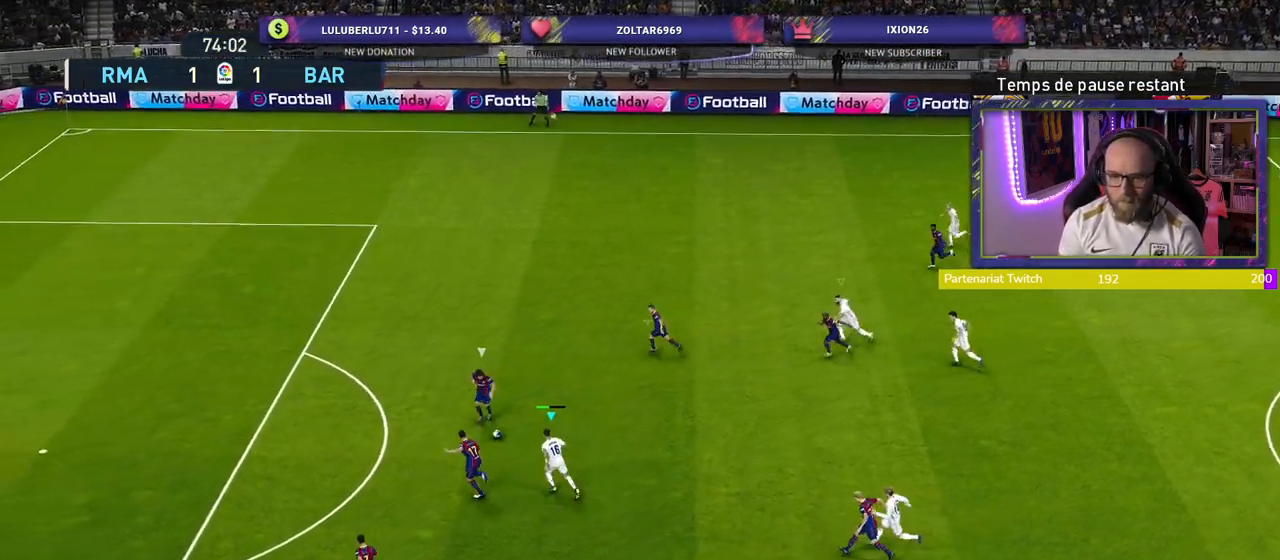
{"buttons": ["R2"], "left_stick": "left", "right_stick": "center", "events": []}
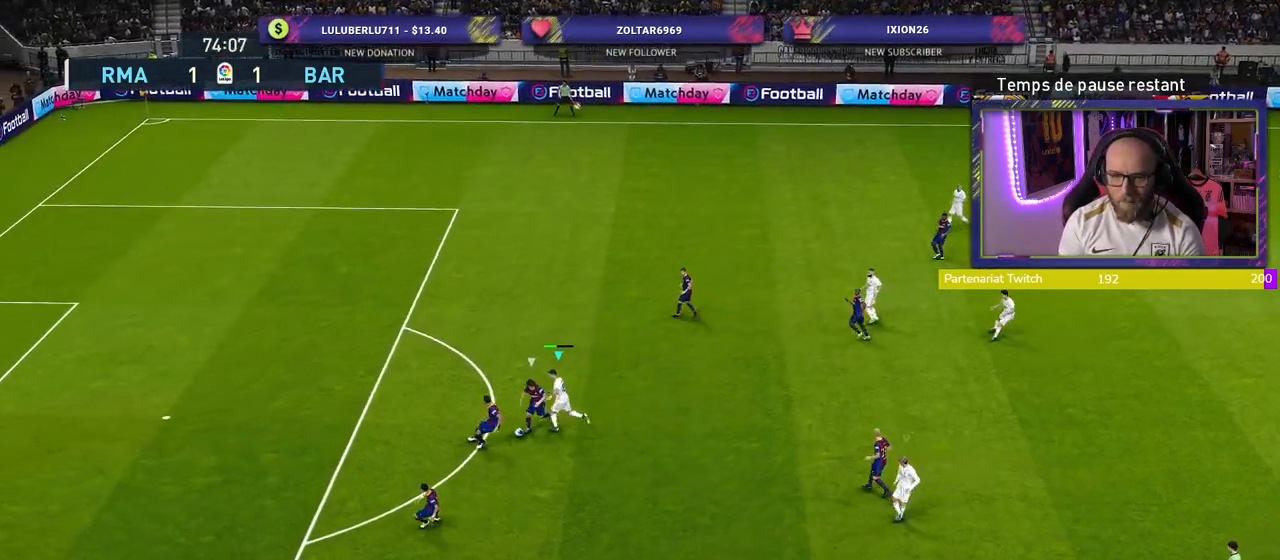
{"buttons": ["CROSS", "R2"], "left_stick": "down-left", "right_stick": "center", "events": [[100, "left_stick", "down-left"], [180, "CROSS", "down"], [240, "L1", "down"], [400, "L1", "up"]]}
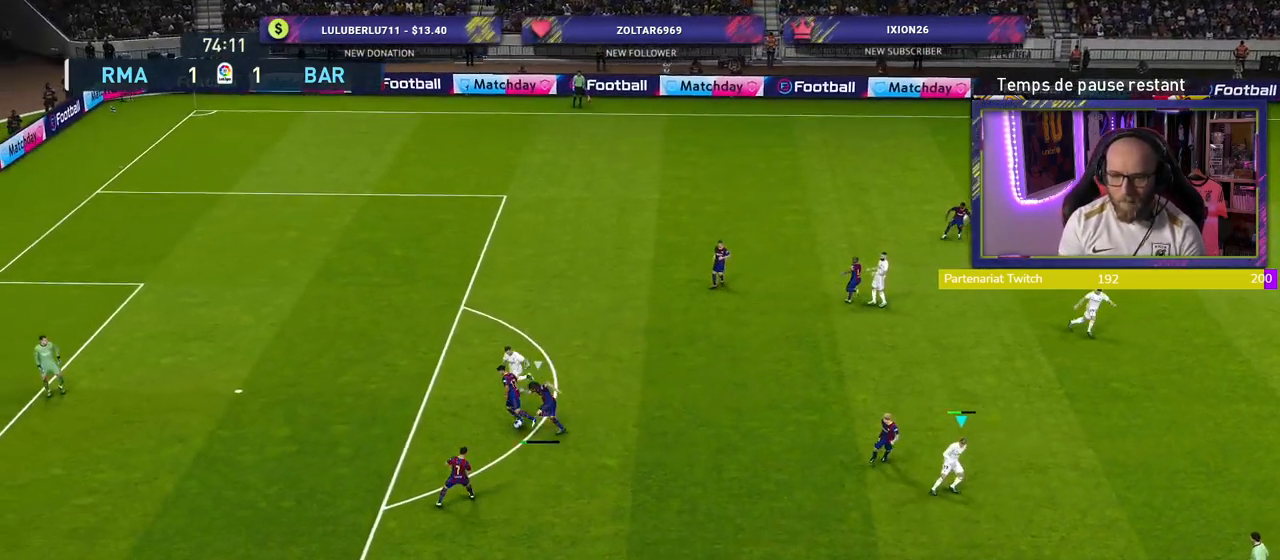
{"buttons": ["SQUARE", "R2"], "left_stick": "down-left", "right_stick": "center", "events": [[40, "CROSS", "up"], [220, "SQUARE", "down"]]}
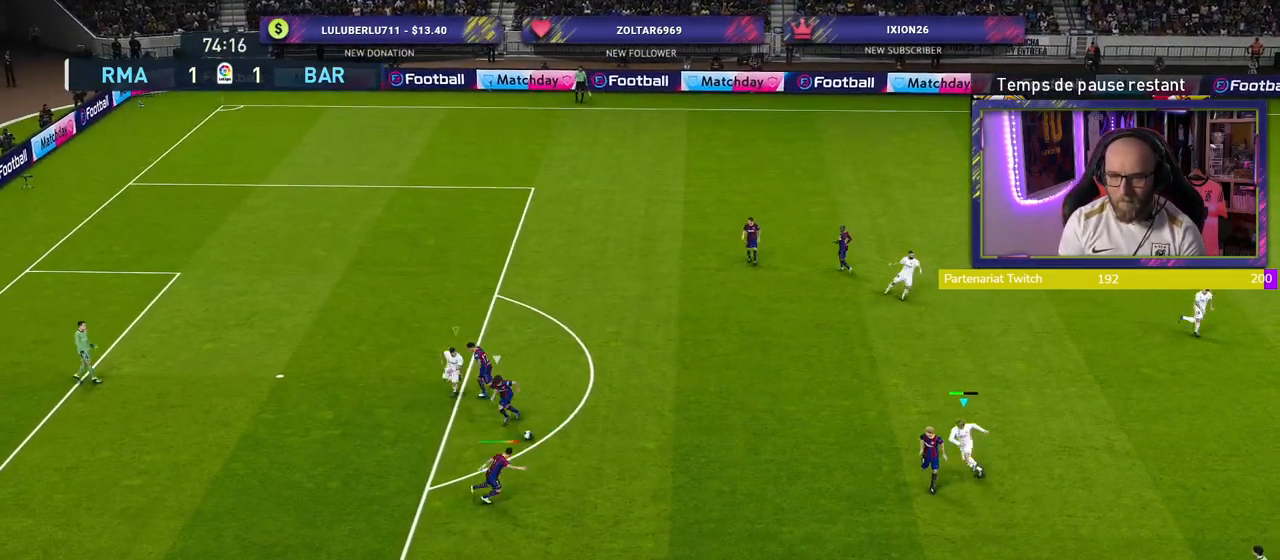
{"buttons": ["SQUARE", "R2"], "left_stick": "down-left", "right_stick": "center", "events": []}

┄┄┄┄┄┄┄┄┄┄┄┄┄┄┄┄┄┄┄┄

--- What you are asked to do ---
Omit the pictures and reproduce the listing exactly.

--- Task response ---
{"buttons": ["R2"], "left_stick": "left", "right_stick": "center", "events": []}
{"buttons": ["CROSS", "R2"], "left_stick": "down-left", "right_stick": "center", "events": [[100, "left_stick", "down-left"], [180, "CROSS", "down"], [240, "L1", "down"], [400, "L1", "up"]]}
{"buttons": ["SQUARE", "R2"], "left_stick": "down-left", "right_stick": "center", "events": [[40, "CROSS", "up"], [220, "SQUARE", "down"]]}
{"buttons": ["SQUARE", "R2"], "left_stick": "down-left", "right_stick": "center", "events": []}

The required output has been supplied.